A Snicker of Magic By: Natalie Lloyd
Felicity arrives in Midnight Gulch and learns from her mama that there used to be magic there. Magic is a bonus for Felicity, who longs to stay in one place so she can make a friend. She finds one in wheelchair-bound Jonah, and he fills in Felicity on the town’s magical history and its people. And, as it turns out, Felicity is capable of magic herself—word collecting. She sees words everywhere—on people, in her glass of milk, and in the trees. The word “treasures” that she finds are the real winner for this novel. (The words are not part of the sentence structure, but they add to the story by revealing the moods of people she sees, or are used as onomatopoeia.) The unusual language, showing a tinge of Tennessee mountain dialect, spins a web around the story that touches on helping others, budding friendships, and strength of family. First-time novelist Lloyd has produced a “spindiddly” product that will hearten word and poetry lovers and encourage those who have almost lost hope for a happy ending.

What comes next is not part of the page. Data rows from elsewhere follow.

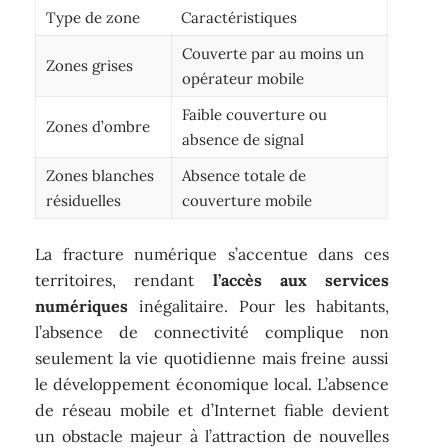
Type de zone
Caractéristiques
Couverte par au moins un
Zones grises
opérateur mobile
Faible couverture ou
Zones d’ombre
absence de signal
Zones blanches
Absence totale de
résiduelles
couverture mobile
La fracture numérique s’accentue dans ces
territoires, rendant
l’accès aux services
numériques
inégalitaire. Pour les habitants,
l’absence de connectivité complique non
seulement la vie quotidienne mais freine aussi
le développement économique local. L’absence
de réseau mobile et d’Internet fiable devient
un obstacle majeur à l’attraction de nouvelles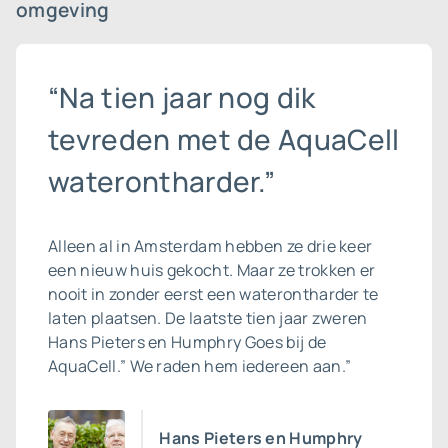
omgeving
“Na tien jaar nog dik
tevreden met de AquaCell
waterontharder.”
Alleen al in Amsterdam hebben ze drie keer
een nieuw huis gekocht. Maar ze trokken er
nooit in zonder eerst een waterontharder te
laten plaatsen. De laatste tien jaar zweren
Hans Pieters en Humphry Goes bij de
AquaCell.” We raden hem iedereen aan.”
Hans Pieters en Humphry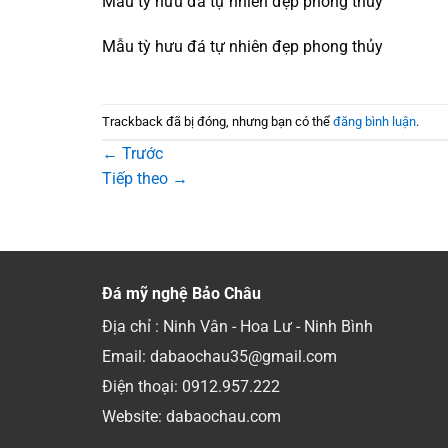
Mẫu tỳ hưu đá tự nhiên đẹp phong thủy
Mẫu tỳ hưu đá tự nhiên đẹp phong thủy
Trackback đã bị đóng, nhưng bạn có thể
đăng bình luận
.
←
Trước
Tiếp theo
→
Đá mỹ nghệ Bảo Châu
Địa chỉ : Ninh Vân - Hoa Lư - Ninh Bình
Email: dabaochau35@gmail.com
Điện thoại:
0912.957.222
Website: dabaochau.com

Three Times Lucky By: Shelia Turnage
Rising sixth grader Miss Moses LoBeau lives in the small town of Tupelo Landing, NC, where everyone’s business is fair game and no secret is sacred. She washed ashore in a hurricane eleven years ago, and she’s been making waves ever since. Although Mo hopes someday to find her “upstream mother,” she’s found a home with the Colonel–a café owner with a forgotten past of his own–and Miss Lana, the fabulous café hostess. She will protect those she loves with every bit of her strong will and tough attitude. So when a lawman comes to town asking about a murder, Mo and her best friend, Dale Earnhardt Johnson III, set out to uncover the truth in hopes of saving the only family Mo has ever known. Full of wisdom, humor, and grit, this timeless yarn will melt the heart of even the sternest Yankee.
White Fur Flying By: Patricia MacLachlan
Zoe’s family rescues dogs in need. There is always the sweet smell of dog and a warm body looking to cuddle or play. There is always a new dog to be saved and loved. Fur flies everywhere. It covers everything. Zoe’s house is never silent.
But the house across the street is always silent these days. A new family has moved in and Phillip, the boy, has stopped speaking. He doesn’t even want to try.
Zoe knows that saving dogs and saving boys are different jobs, but she learns that some parts are the same. Both take attention and care, understanding and time. And maybe just a bit of white fur flying.
From Newbery Medalist Patricia MacLachlan, White Fur Flying is an endearing tale of companionship and hope.